More recently, the work begun with Steyer-Bloomberg-Paulson initial investment has been taken up by a group called the Climate Impact Lab . This effort involves the project leaders from the Risky Business report and is a collaboration of several universities and the continued involvement of the Rhodium Group . It is unclear if Steyer-Bloomberg-Paulson continue to provide funding via the Rhodium Group.
The Climate Impact Lab has thrived on exploiting RCP8.5 to generate a steady series of media-friendly studies focused on projecting extreme climate impacts. Among them:
· 1.5 million more people may die in India by 2100 due to extreme heat by climate change
· Rising sea levels could swamp major cities and displace almost 200 million people, scientists say
· Rise In Climate-Related Deaths Will Surpass All Infectious Diseases
All of these reports are based on the misuse of scenarios, and especially RCP8.5.
Just last month the co-director of the Climate Impact Lab testified before Congress and argued that the "social cost of carbon" was far higher than previous estimates. In doing so he introduced a further methodological error by improperly pairing the extreme RCP8.5 scenario (again used as a baseline scenario in the underlying analyses ) with the most pessimistic socioeconomic pathway (called Shared Socioeconomic Pathway 3 ).
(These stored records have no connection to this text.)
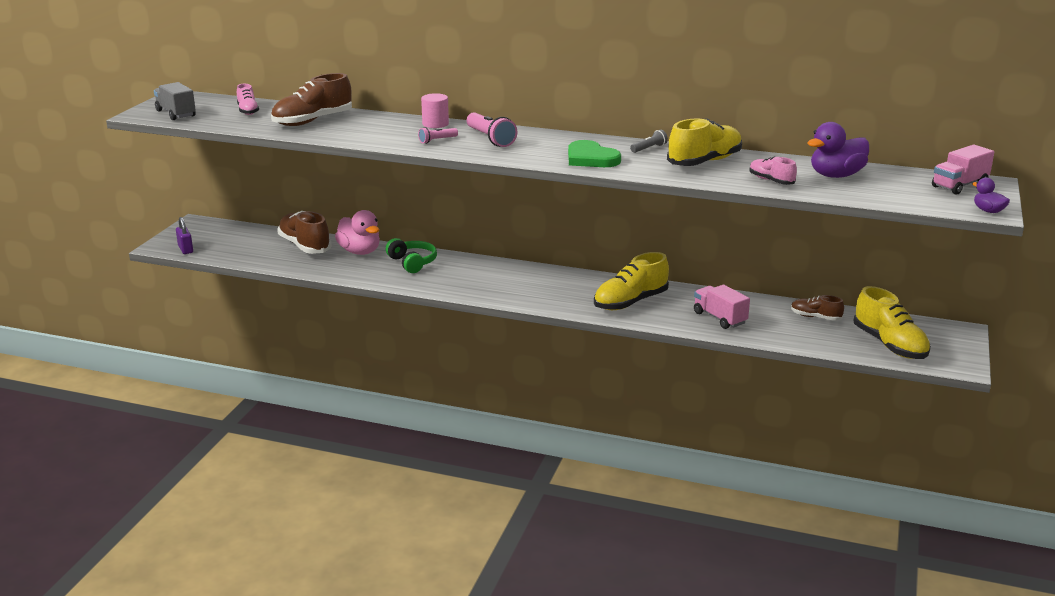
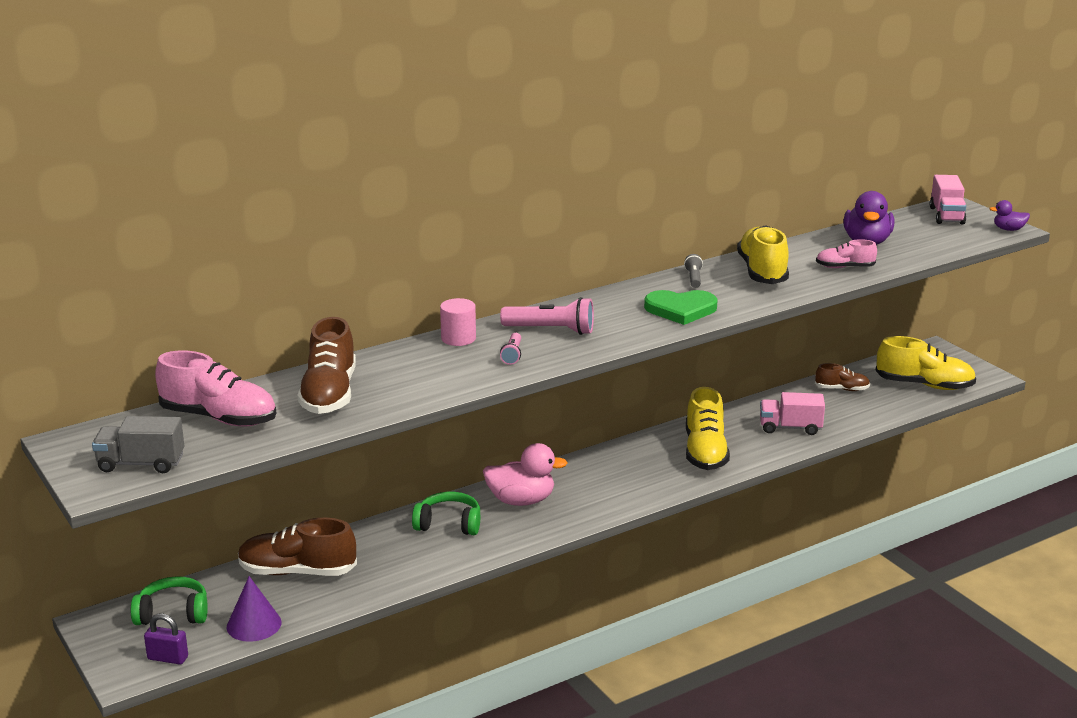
camera: 50 degrees left, 0 degrees up
pink shoe [237,84,259,115] -> pink shoe [155,350,277,427], size x1.81
pink duck [335,210,380,255] -> pink duck moved to [483,443,568,506]
brown shoe [791,295,844,321] -> brown shoe turned 150 degrees counterclockwise [815,363,870,391]
none -> green headphones [131,576,208,625]
none -> purple cone [227,576,282,642]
Let me be clear about what is going on here. There is no hidden conspiracy, all of this is taking place in plain sight and in public. In fact, what is going on here is absolutely genius. We have a well-funded effort to fundamentally change how climate science is characterized in the academic literature, how that science is reported in the media, and ultimately how political discussions and policy options are shaped.
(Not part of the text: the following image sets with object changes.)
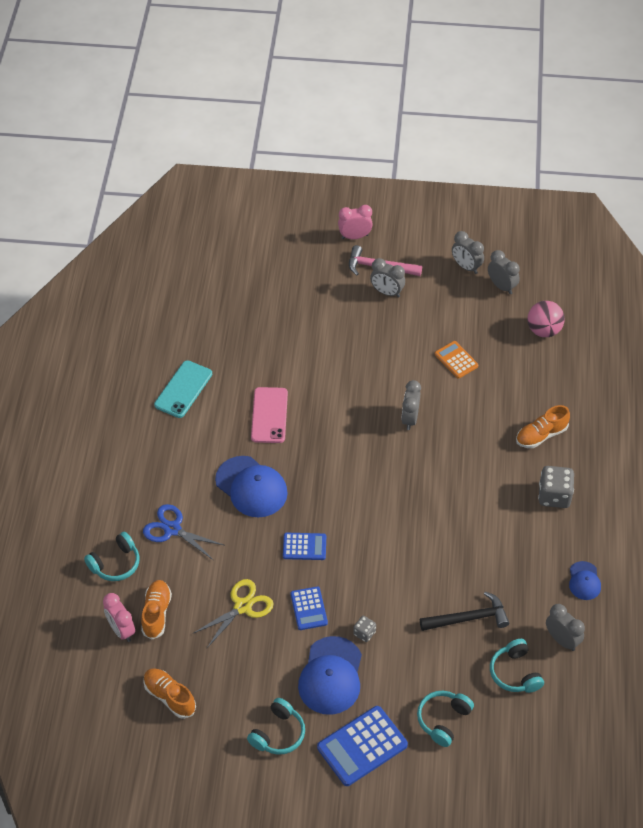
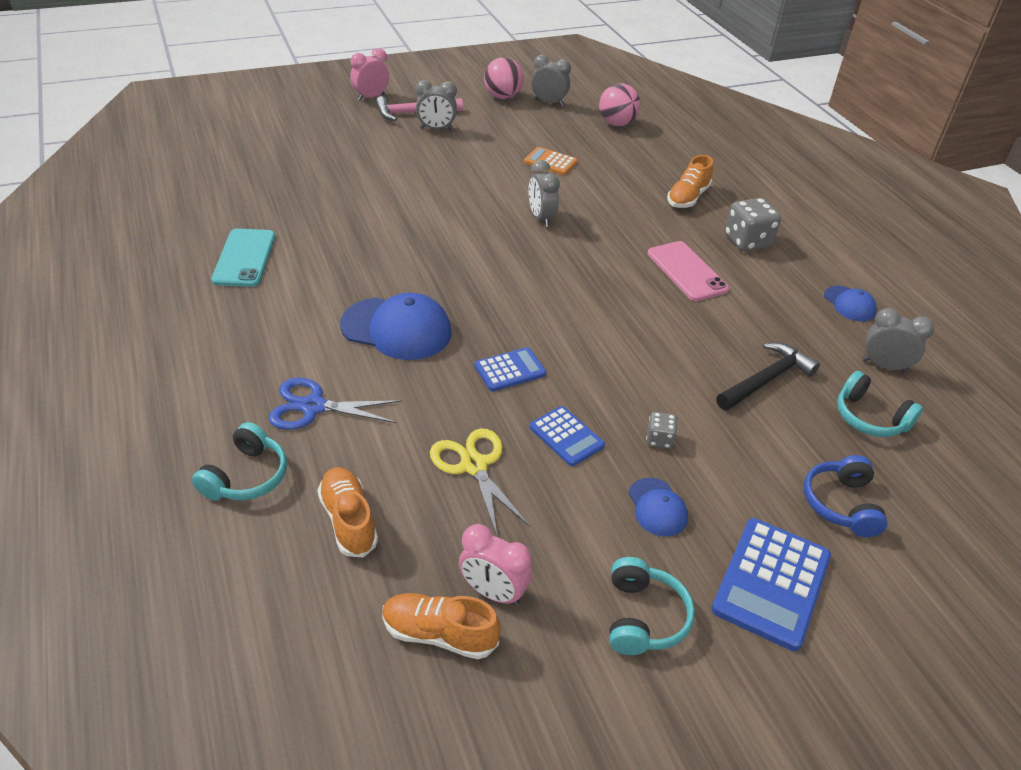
camera: 30 degrees left, 10 degrees down
pink clock [103,593,135,642] -> pink clock moved to [459,524,532,606]
yellow scissors [192,579,274,648] -> yellow scissors turned 45 degrees counterclockwise [430,428,530,535]
pink phone [251,387,288,443] -> pink phone moved to [648,241,729,301]
blue cap [298,636,362,715] -> blue cap [628,478,688,537], size x0.53
turquoise headphones [417,691,474,747] -> blue headphones [804,455,888,537]
grey clock [452,231,484,274] -> pink ball [484,57,524,99]

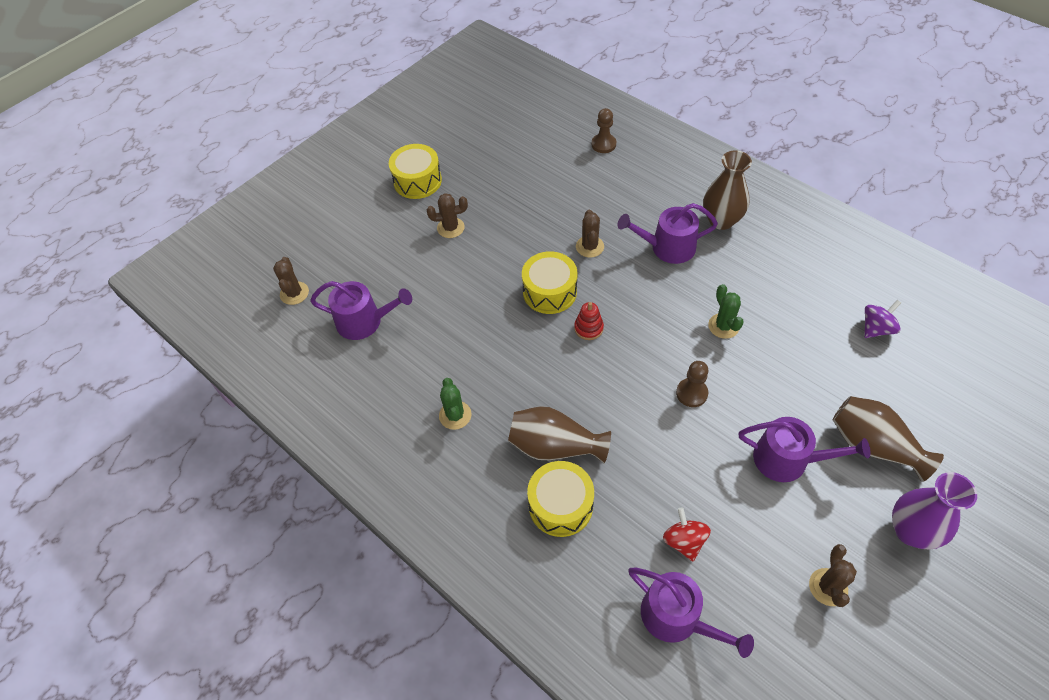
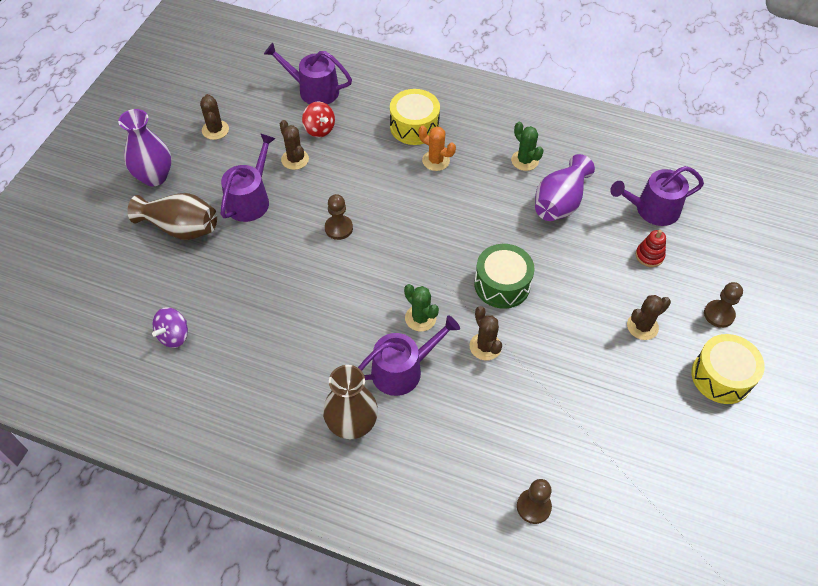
camera: 155 degrees right, 0 degrees up
brown cactus [273,257,309,305] -> brown cactus moved to [280,120,309,170]
brown vase [508,406,611,463] -> orange cactus [418,126,456,171]
yellow drum [522,251,577,314] -> green drum [474,244,535,309]
red stacking toy [574,302,604,340] -> red stacking toy moved to [636,230,666,267]
green cactus [708,284,744,339] -> green cactus moved to [404,284,439,331]
purple watering can [739,417,870,482] -> purple watering can turned 120 degrees clockwise [221,133,276,222]
none -> purple vase [535,154,595,221]
none -> brown pawn [704,282,743,328]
This effort has been phenomenally successful.
According to my search of academic citations (using Web of Science ) about 12,000 academic papers have cited papers that mistakenly refer to RCP8.5 as "business as usual" and many improperly compare RCP scenarios as policy options. Of those 12,000 papers about 2,000 of them (involving just the two Risky Business lead researchers) refer to work originating in the investments of Steyer-Bloomberg-Paulson and continuing at the Climate Impact Lab.
Further, not only has the USNCA adopted the flawed methodology of the Risky Business projects, but so too has the Intergovernmental Panel on Climate Change, most notably in its 2019 Special Report on the Ocean and Cryosphere in a Changing Climate . There can bee little doubt that climate science has been profoundly influenced by this campaign.
Of course, the Steyer-Bloomberg-Paulson investments are not solely responsible for the misuse of scenarios in the scientific literature, but they are clearly a significant part of the story.
The corruption of climate science has occurred because some of our most important institutions have let us down. The scientific peer review process has failed to catch obvious methodological errors in research papers. Leading scientific assessments have ignored conflicts of interest and adopted flawed methods. The media has been selectively incurious as to the impact of big money on climate advocacy.
This is a story of how wealth and power have corrupted science in pursuit of political goals. Climate change is important, there is no doubt. But the importance of climate change does not mean that we should abandon high standards of scientific integrity. We are going to need good science in the future -- so it is best to keep it that way, no matter what cause it is enlisted to support.